#### [PROBLEM TO SOLVE]
Report each line from the records where the string "that" turns up.
════════
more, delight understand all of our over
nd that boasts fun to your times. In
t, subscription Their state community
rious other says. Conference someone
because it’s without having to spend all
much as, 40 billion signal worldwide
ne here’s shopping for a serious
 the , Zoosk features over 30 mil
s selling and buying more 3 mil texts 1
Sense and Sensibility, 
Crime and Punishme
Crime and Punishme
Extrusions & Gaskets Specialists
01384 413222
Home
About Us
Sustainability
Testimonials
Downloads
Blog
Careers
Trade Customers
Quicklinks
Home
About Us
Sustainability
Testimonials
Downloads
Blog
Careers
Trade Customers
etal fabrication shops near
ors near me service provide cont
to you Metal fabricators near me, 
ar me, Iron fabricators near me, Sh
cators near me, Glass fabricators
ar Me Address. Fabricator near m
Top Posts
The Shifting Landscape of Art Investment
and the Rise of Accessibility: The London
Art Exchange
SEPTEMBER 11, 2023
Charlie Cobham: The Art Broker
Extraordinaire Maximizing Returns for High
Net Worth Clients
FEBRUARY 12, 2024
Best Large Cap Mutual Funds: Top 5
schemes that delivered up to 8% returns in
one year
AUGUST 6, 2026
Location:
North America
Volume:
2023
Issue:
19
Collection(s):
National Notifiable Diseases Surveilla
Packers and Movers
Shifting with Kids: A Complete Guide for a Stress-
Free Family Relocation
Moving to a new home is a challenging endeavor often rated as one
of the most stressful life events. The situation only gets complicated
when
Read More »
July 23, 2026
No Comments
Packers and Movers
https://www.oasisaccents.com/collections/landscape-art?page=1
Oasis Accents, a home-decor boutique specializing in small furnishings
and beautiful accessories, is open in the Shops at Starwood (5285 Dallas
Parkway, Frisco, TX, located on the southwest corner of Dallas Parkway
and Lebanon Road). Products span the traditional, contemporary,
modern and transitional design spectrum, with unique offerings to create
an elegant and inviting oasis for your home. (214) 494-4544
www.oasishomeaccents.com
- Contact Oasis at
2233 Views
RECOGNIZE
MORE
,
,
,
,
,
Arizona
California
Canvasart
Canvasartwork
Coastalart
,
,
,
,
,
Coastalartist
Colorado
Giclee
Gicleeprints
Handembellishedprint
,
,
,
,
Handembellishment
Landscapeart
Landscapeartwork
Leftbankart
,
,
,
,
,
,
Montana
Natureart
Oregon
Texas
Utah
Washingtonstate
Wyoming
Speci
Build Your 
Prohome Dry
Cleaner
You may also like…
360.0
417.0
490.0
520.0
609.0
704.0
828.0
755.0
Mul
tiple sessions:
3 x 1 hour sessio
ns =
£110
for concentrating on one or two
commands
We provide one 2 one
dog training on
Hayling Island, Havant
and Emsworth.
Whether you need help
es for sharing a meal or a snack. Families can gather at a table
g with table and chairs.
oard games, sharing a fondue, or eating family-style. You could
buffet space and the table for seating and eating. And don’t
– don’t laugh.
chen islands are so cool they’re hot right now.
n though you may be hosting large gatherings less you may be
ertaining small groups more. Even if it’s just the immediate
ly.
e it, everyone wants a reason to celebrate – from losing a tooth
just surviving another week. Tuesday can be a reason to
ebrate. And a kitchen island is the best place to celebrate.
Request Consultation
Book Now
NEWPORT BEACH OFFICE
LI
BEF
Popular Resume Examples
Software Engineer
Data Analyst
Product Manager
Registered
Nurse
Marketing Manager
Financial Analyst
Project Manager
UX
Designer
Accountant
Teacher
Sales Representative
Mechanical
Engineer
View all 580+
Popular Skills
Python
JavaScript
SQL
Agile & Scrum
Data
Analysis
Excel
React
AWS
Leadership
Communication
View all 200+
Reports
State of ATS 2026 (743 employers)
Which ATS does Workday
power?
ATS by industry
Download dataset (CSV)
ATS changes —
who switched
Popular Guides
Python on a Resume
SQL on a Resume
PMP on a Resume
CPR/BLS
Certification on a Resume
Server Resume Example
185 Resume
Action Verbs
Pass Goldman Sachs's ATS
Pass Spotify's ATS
════════
#### [TASK RESULT]
nd that boasts fun to your times. In
schemes that delivered up to 8% returns in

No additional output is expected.